What is needed: Rewrite the text lines of the entries below as a Markdown table with the columns "Row" and "Line," numbering each line in order, skipping blank lines, and leaving out the pictures.

Dataset:
_ _ _
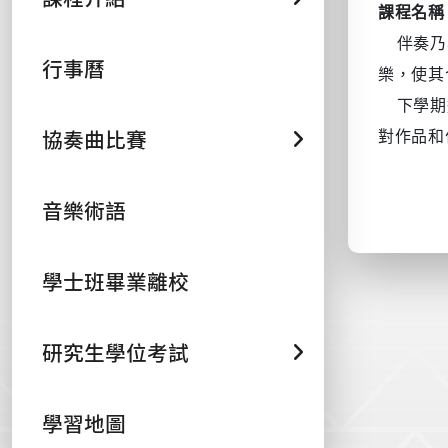
課程名稱
伴奏乃學
行事曆
樂，使其
下學期進
協奏曲比賽
對作品和
音樂術語
學士班畢業離校
研究生學位考試
學習地圖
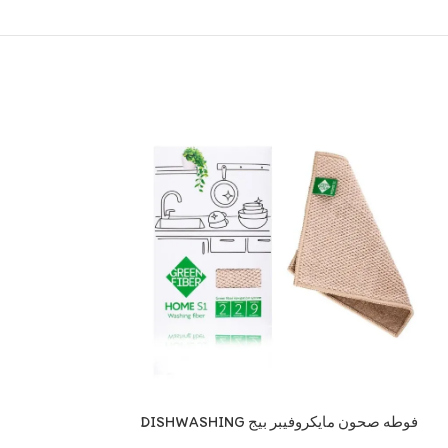
فوطه صحون مايكروفيبر بيج DISHWASHING
قرص انفولفر اخضر VOLVER DISC, GREEN
FIBER BEIGE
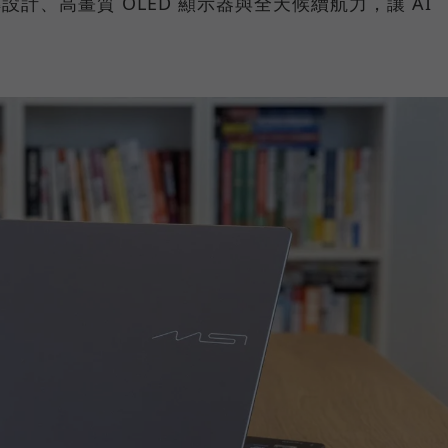
 翻轉設計、高畫質 OLED 顯示器與全天候續航力，讓 AI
_ _ _
Written answer:
| Row | Line |
|---|---|
| 1 | 課程名稱 |
| 2 | 伴奏乃學 |
| 3 | 行事曆 |
| 4 | 樂，使其 |
| 5 | 下學期進 |
| 6 | 協奏曲比賽 |
| 7 | 對作品和 |
| 8 | 音樂術語 |
| 9 | 學士班畢業離校 |
| 10 | 研究生學位考試 |
| 11 | 學習地圖 |
| 12 | فوطه صحون مايكروفيبر بيج DISHWASHING |
| 13 | قرص انفولفر اخضر VOLVER DISC, GREEN |
| 14 | FIBER BEIGE |
| 15 |  翻轉設計、高畫質 OLED 顯示器與全天候續航力，讓 AI |